Tugas: Ganti "chart" dengan "graph" di seluruh listing berikut, lalu tuliskan kembali listing itu tanpa perubahan lain. Jangan sertakan gambar dalam jawaban.

*** Data Tugas

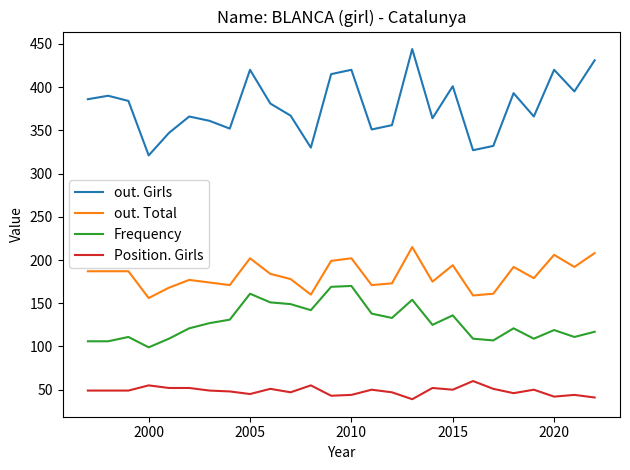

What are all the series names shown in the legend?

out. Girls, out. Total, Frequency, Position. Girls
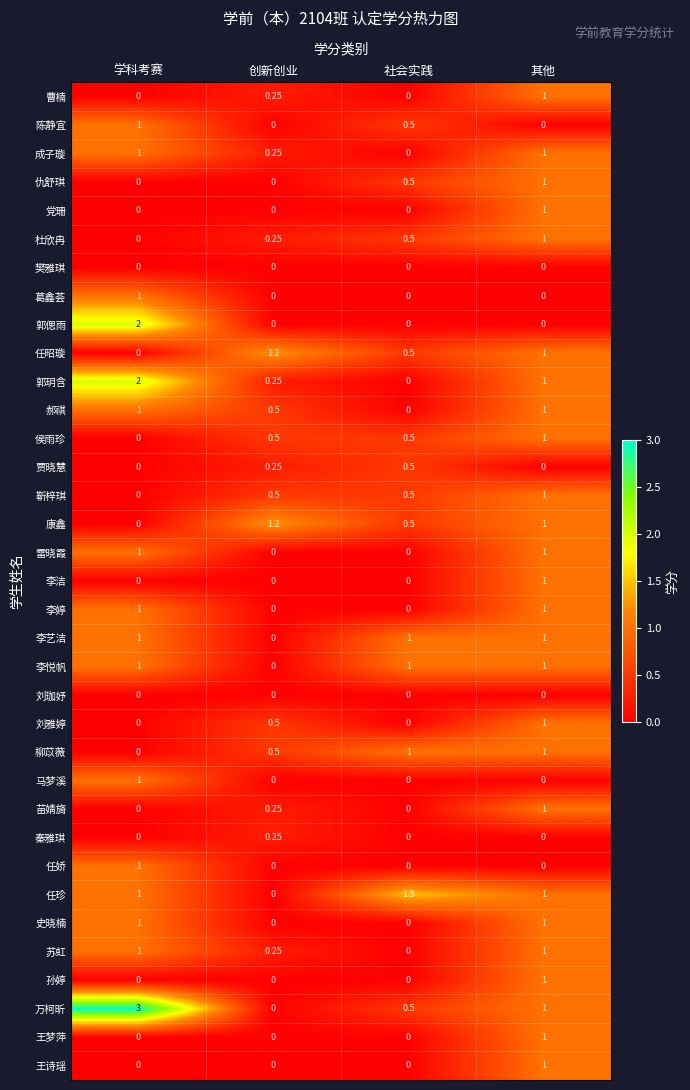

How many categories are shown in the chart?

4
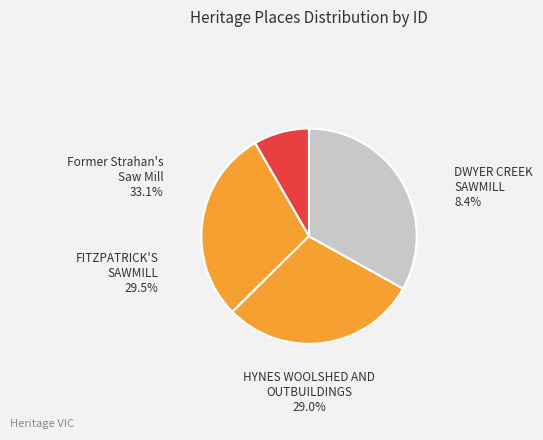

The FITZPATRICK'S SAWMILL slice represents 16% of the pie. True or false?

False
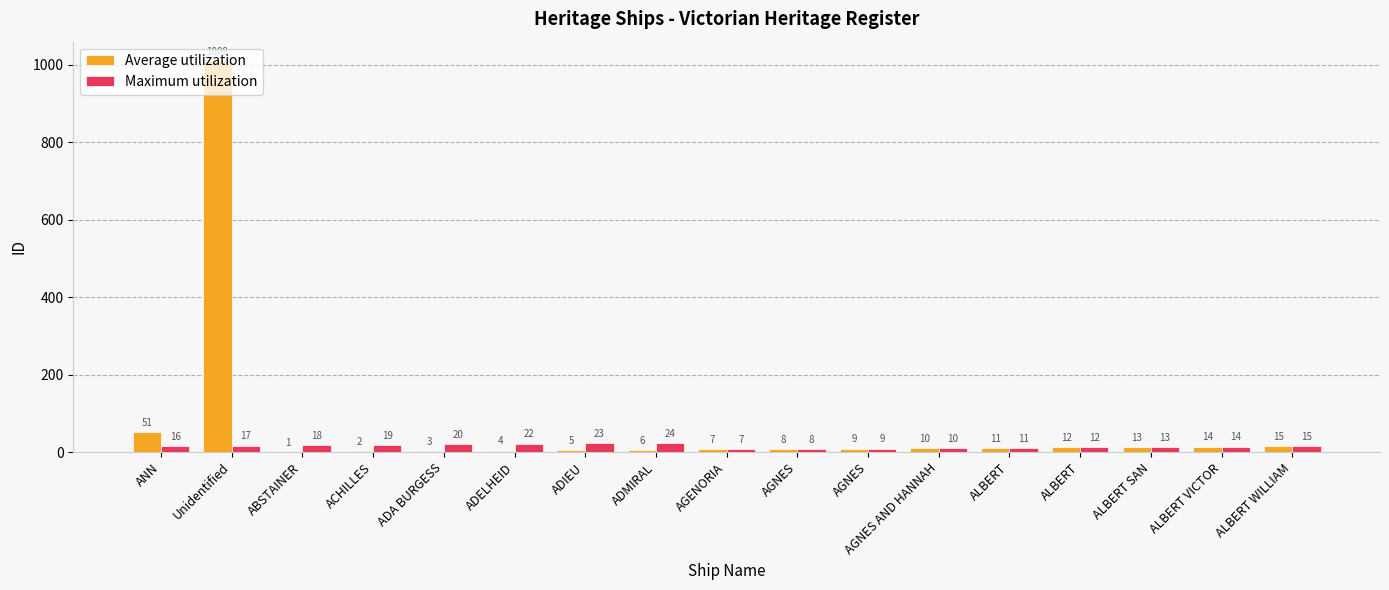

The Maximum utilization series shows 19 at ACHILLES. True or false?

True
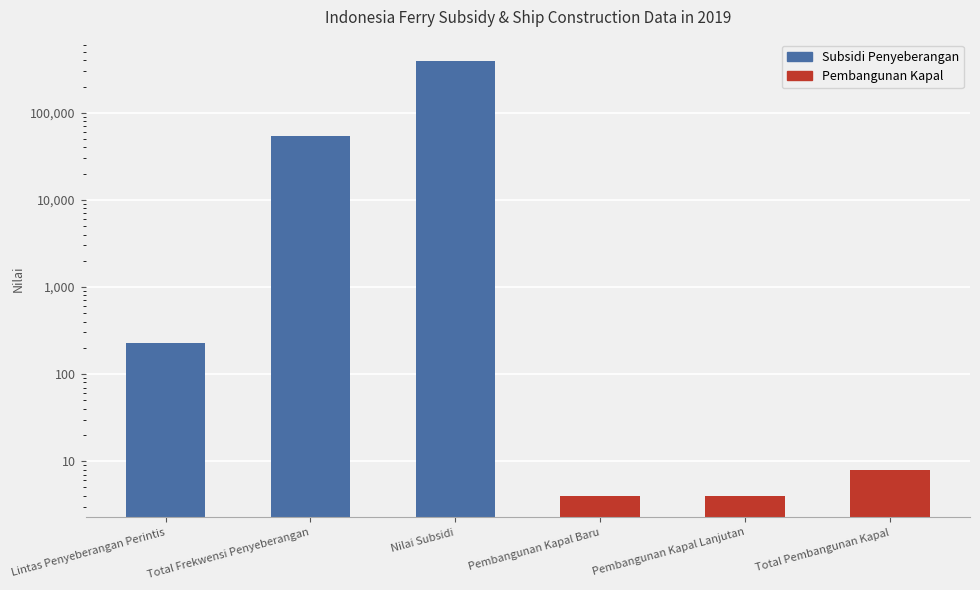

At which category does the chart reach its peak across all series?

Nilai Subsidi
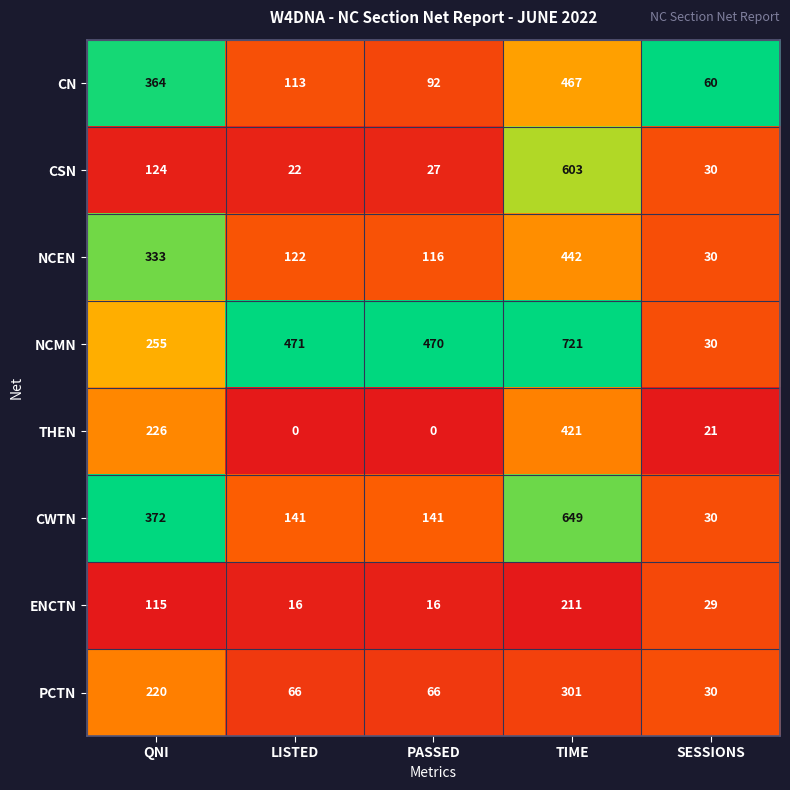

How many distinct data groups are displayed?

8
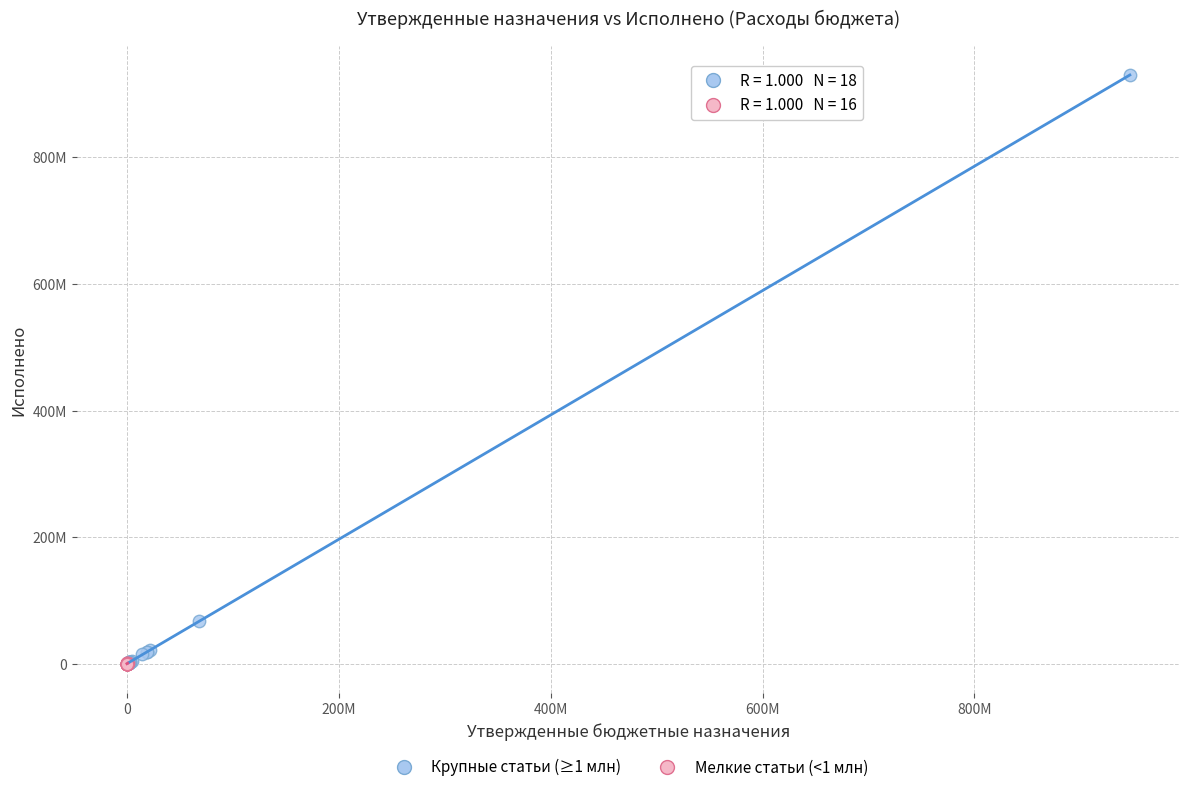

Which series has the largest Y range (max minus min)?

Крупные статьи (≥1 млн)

******

Area Jawaban:
What are all the series names shown in the legend?

out. Girls, out. Total, Frequency, Position. Girls

How many categories are shown in the graph?

4

The FITZPATRICK'S SAWMILL slice represents 16% of the pie. True or false?

False

The Maximum utilization series shows 19 at ACHILLES. True or false?

True

At which category does the graph reach its peak across all series?

Nilai Subsidi

How many distinct data groups are displayed?

8

Which series has the largest Y range (max minus min)?

Крупные статьи (≥1 млн)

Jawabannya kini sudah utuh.